If you really are only interested in assessing the risks on a rational basis instead of the usual process so far, then you

don’t built ANY nuclear reactors on a coast likely to experience tsunamis (so no b)
don’t built ANY nuclear reactors in an earth quake zone (so no b)
don’t built ANY hydro dams in an earth quake zone (so no d)

and replace them with PV solar plants, and windwheels in the ocean near the coast.

The problem is that the current process - whether in Japan, the US, France, Germany - is not deciding the best spot for a plant based on risk analysis, but on politicans with pork barrels and bribes/ lobbying from the industry, and the industry taking the cheapest route.

So backup generators to supply energy for cooling for the nuclear reactors (and handle peak loads) further inland cost too much, so the Japanese skipped them. Building a plant with two water cycles is more expensive than the simple design, so the Japanese skipped it, although that leads to problems with the cooling water being radioactive.

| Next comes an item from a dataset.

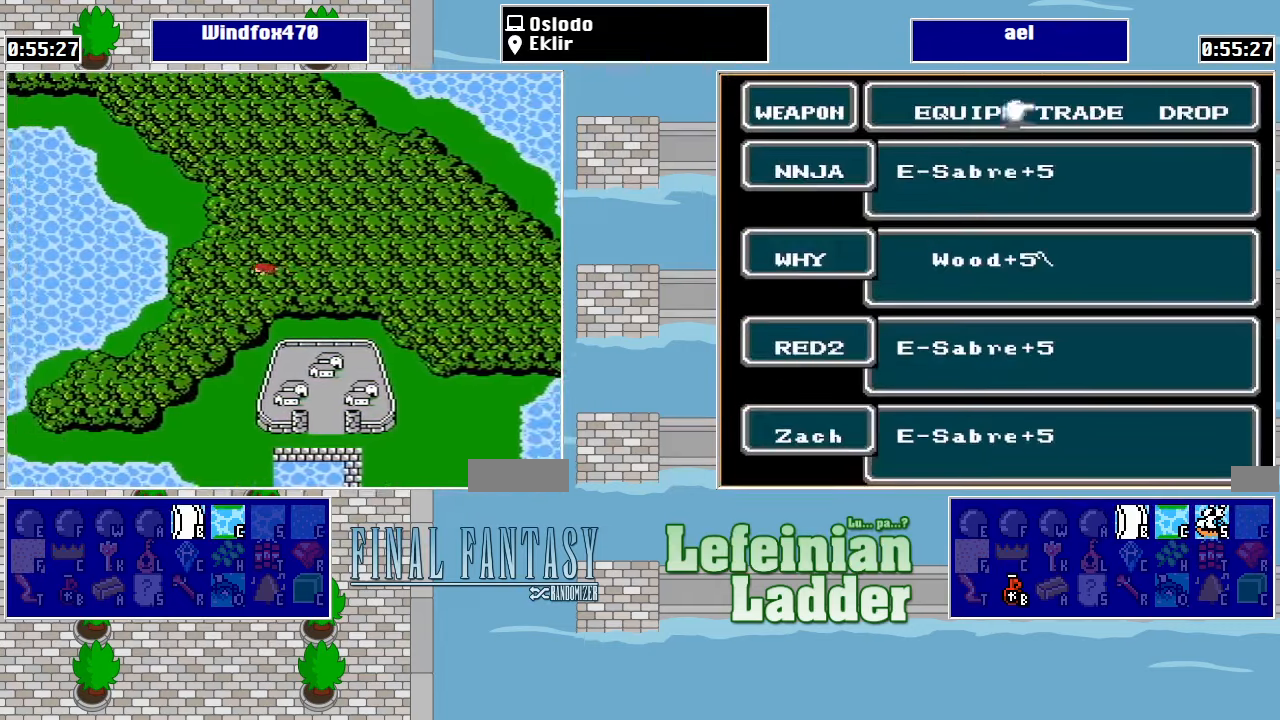
{"buttons": ["DPAD_LEFT"], "events": [[66, "DPAD_LEFT", "up"], [100, "DPAD_RIGHT", "down"], [433, "DPAD_RIGHT", "up"], [466, "DPAD_LEFT", "down"]]}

Building a nuclear power plant in Diablo canyon, CA and claiming that “it can withstand earthquakes up to 7.5 on the Richter scale” is cheaper than closing that plant and rebuilding a new, safe one, even considering that this year the quakes on the Pacific fire belt were all above 7.5 and another big one is likely to come.

Oh, you meant partial re-use of the rods by enriching. Which doesn’t work for all rods; doesn’t eliminate all of the waste, only parts; and produces plutonium, which attracts terrorists and also is very poisionus. So only a part solution with new dangers.